3.3.3Nu dit niet volgt uit gegevens van de Belastingdienst, is het, gelet op de hiervoor weergegeven passage uit de nota van toelichting bij het Dagloonbesluit en de hiervoor genoemde rechtspraak van de Raad, aan eiser om aan te tonen dat de betreffende nabetaling betrekking heeft op de referteperiode. De rechtbank is van oordeel dat eiser hierin niet is geslaagd. Eiser heeft in dit verband geen controleerbare gegevens overgelegd. Eiser heeft op de zitting verklaard dat hij een slechte relatie heeft met zijn ex-werkgever en dat hij vindt dat daarom niet van hem kan worden verlangd zijn ex-werkgever te benaderen over de nabetaling.

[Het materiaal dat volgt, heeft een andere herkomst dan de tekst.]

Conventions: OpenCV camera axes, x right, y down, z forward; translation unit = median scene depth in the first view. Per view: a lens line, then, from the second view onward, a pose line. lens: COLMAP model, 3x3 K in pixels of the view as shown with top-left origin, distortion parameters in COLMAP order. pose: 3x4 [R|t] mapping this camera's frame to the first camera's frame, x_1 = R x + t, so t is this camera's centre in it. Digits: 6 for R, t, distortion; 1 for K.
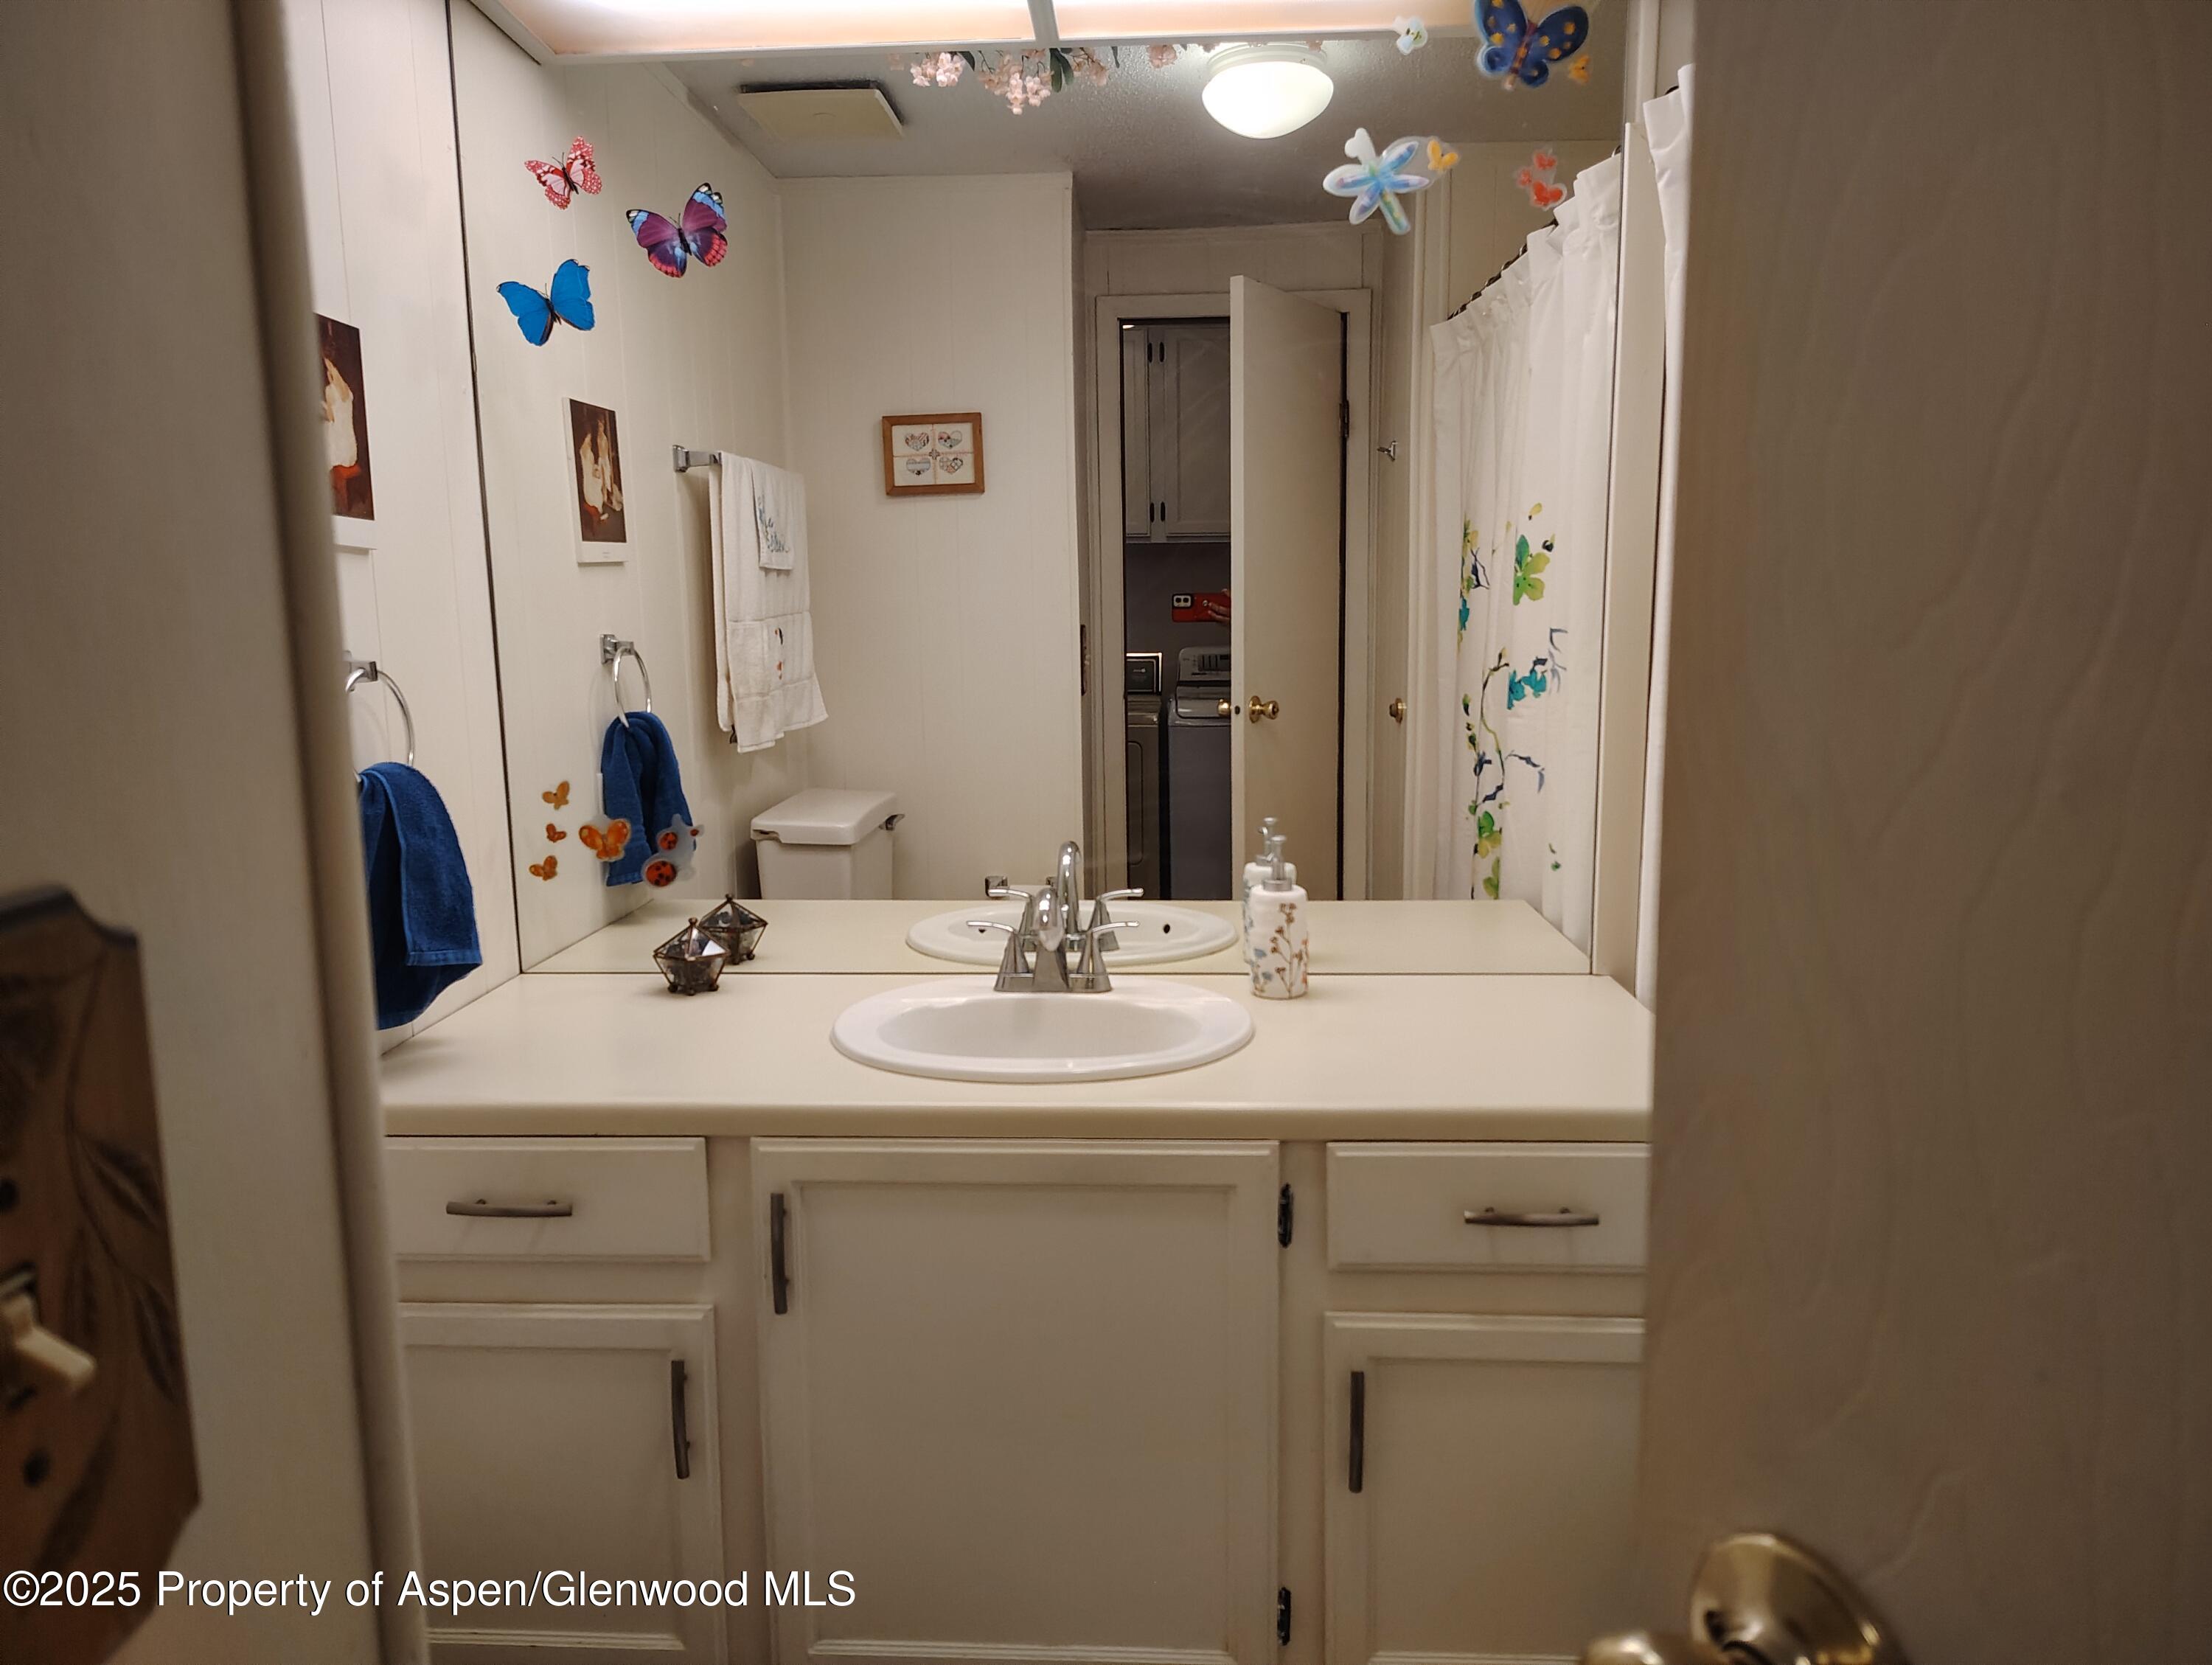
lens RADIAL K [[1531.9, 0, 1103.7], [0, 1531.9, 838.7], [0, 0, 1]] dist [0.049109, -0.044991]
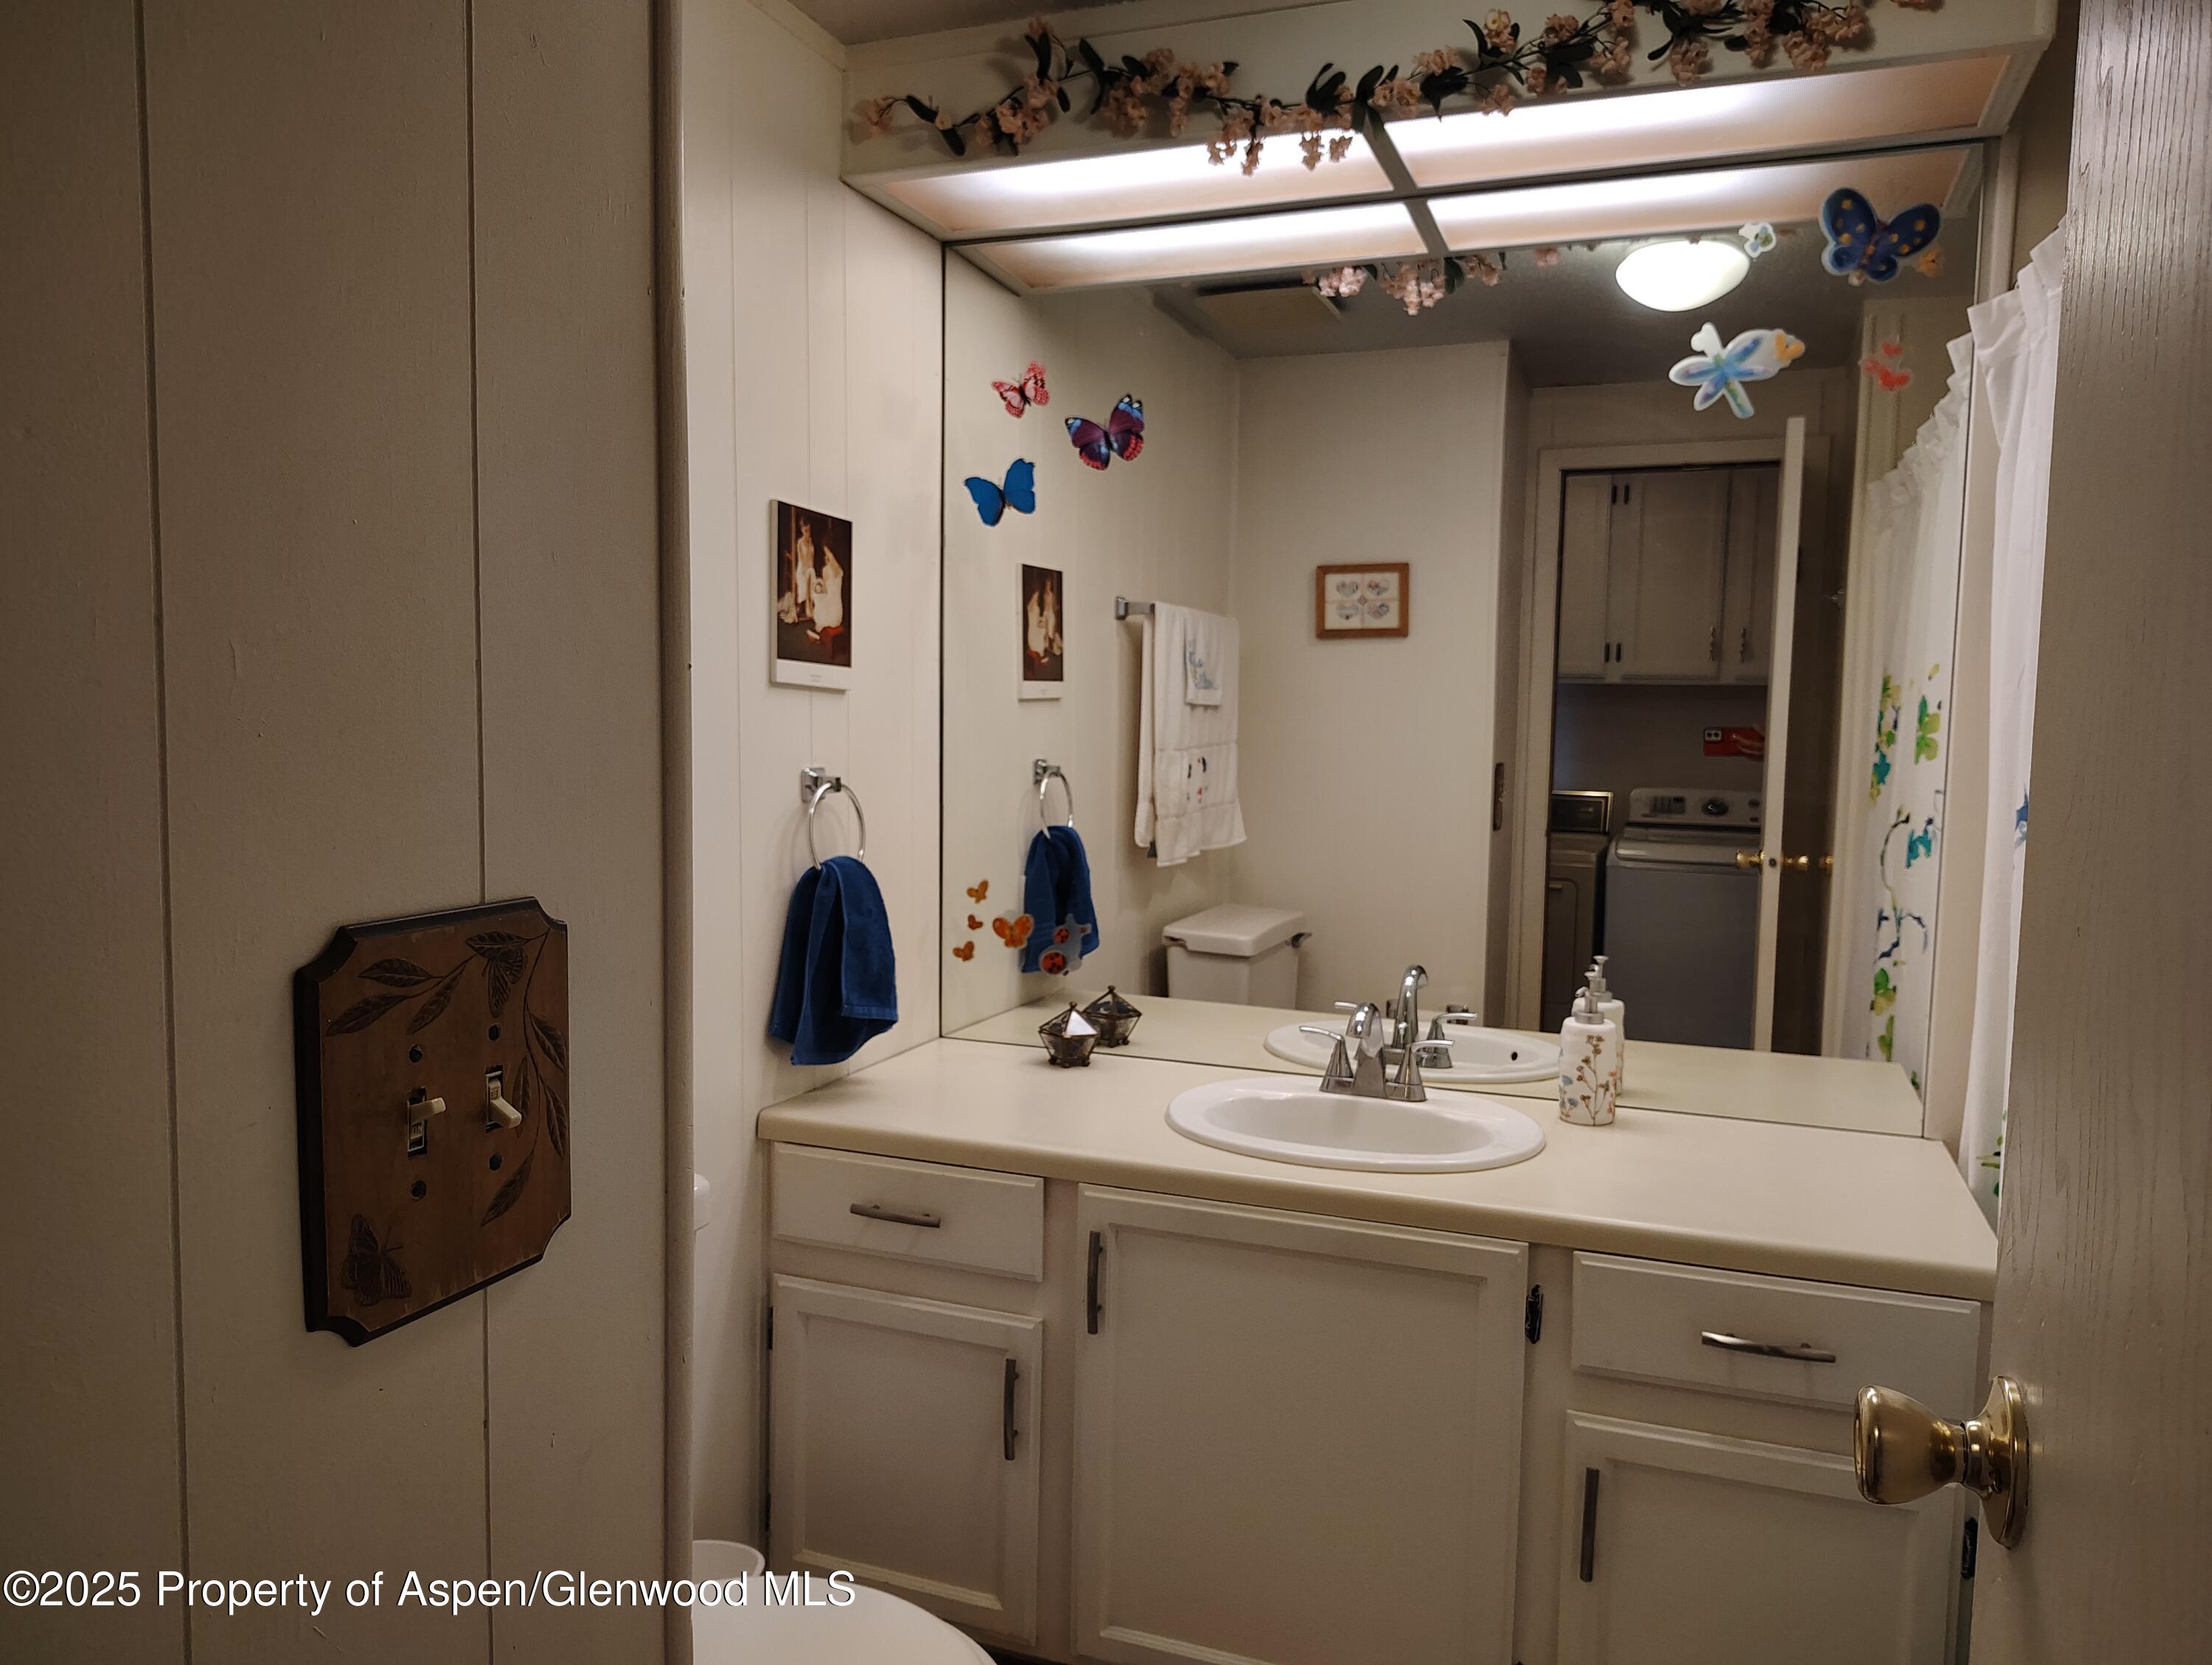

Eiser vindt dat verweerder uit coulance de nabetaling zou moeten beschouwen als betrekking hebbend op de referteperiode. De rechtbank begrijpt dat het, gelet op de voorgeschiedenis, moeilijk is voor eiser om zijn ex-werkgever te benaderen. Dit kan er echter naar het oordeel van de rechtbank niet toe leiden dat verweerder uit coulance af zou moeten wijken van de wettelijke bepalingen op grond waarvan het dagloon voor de ZW-uitkering wordt berekend. De beroepsgrond slaagt niet.
3.3.4Het voorgaande betekent dat verweerder terecht de betreffende nabetaling niet heeft meegenomen in de berekening van het dagloon.